I put LEADING and TRAILING to 17 since that was the quality used in the paper. The ILLUMINACLIP values was set according to an example in the trimmomatic manual.

Quality check 2

After the trimming I quality checked the generated files using FastQC. I did this by creating a new .sh script and run the following commands:

module load bioinfo-tools

module load FastQC

cd git/GenomAnalysis/Scripts/

sh fastqc_HL_CS17_45.sh

The unpaired reverse strand failed to process since it was empty from the Trimmomatic run. It was therefore removed. The rest of the output files were manually checked.

Result

Figure 1: MultiQC result of given trimmed wgs data

MultiQC_wgs

Figure 2: MultiQC result of given trimmed rna_seq data

MultiQC_rna_trim

In figure 1 and 2 we can see the following:

Per Base Sequence Quality: All green show that we in average have good base call.

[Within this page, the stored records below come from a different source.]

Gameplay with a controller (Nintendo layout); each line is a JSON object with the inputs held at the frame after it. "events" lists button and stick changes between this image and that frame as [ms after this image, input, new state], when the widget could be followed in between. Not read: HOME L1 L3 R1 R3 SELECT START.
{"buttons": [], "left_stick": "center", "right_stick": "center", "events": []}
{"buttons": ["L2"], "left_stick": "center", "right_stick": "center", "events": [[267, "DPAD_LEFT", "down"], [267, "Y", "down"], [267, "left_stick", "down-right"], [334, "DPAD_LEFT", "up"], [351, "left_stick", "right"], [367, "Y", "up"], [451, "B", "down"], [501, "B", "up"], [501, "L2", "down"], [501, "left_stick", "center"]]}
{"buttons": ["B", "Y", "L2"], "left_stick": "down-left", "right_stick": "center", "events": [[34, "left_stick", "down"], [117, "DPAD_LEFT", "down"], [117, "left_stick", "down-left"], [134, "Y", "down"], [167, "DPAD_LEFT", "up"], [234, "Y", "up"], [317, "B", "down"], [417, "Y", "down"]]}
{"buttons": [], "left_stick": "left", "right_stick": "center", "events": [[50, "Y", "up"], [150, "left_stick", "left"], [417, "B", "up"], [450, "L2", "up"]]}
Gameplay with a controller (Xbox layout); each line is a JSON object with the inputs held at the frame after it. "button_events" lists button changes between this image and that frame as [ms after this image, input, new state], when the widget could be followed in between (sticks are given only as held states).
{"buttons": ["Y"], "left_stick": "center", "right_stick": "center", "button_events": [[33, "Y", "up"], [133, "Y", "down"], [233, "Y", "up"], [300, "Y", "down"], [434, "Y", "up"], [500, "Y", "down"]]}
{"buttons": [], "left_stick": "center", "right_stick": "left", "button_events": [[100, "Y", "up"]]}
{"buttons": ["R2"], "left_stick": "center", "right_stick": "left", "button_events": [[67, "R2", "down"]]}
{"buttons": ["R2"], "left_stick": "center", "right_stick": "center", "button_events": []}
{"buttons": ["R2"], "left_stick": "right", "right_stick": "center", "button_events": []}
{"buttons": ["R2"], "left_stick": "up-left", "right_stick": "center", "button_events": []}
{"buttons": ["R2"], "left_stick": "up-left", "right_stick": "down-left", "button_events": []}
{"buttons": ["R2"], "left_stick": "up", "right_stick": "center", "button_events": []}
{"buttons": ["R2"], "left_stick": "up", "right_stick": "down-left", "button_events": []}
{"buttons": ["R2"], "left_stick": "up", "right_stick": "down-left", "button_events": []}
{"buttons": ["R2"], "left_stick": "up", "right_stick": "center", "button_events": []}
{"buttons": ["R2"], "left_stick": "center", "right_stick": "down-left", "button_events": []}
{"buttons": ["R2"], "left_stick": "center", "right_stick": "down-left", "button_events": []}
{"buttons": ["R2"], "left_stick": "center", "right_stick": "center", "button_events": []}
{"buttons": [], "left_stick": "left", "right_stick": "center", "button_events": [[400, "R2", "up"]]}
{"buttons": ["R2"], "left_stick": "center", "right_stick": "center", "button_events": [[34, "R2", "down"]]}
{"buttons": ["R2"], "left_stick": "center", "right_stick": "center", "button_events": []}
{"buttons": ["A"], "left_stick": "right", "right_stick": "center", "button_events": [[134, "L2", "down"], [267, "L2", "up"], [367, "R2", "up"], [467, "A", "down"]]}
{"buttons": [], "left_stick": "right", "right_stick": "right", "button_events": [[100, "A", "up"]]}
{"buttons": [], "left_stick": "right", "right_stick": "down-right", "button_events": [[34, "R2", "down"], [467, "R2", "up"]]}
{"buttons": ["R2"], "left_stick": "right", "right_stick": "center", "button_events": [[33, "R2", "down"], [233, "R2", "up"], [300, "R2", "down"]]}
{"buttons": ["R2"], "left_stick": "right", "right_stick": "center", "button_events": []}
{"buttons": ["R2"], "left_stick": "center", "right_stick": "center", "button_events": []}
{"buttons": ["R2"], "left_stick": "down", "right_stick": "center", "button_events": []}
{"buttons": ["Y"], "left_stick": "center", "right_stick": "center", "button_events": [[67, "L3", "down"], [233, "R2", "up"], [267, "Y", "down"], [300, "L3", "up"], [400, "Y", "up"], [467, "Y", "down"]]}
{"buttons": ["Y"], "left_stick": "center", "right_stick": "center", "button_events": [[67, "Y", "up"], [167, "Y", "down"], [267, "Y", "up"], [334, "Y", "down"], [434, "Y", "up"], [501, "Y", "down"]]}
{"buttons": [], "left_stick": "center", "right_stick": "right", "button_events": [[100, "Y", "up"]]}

Per Sequence Quality Scores: All green show that no significant proportion of the sequences in a run have overall low quality.

Per Base Sequence Content: Some yellow and red flags but when manually looking at theses libraries (all data can be found here) none goes over 50% which shows that there is no highly biased position and the per base sequence content quality is not too bad.

Per Sequence GC Content: Quite many read and yellow flags which could indicate a contaminated library or some other kinds of biased subset.

Per Base N Content: All green show that the analysis pipeline was able to interpret the data well enough to make valid base calls

Sequence Length Distribution: All yellow show that there is some variation in sequence length but all lie between 95-100bp so no big difference in length.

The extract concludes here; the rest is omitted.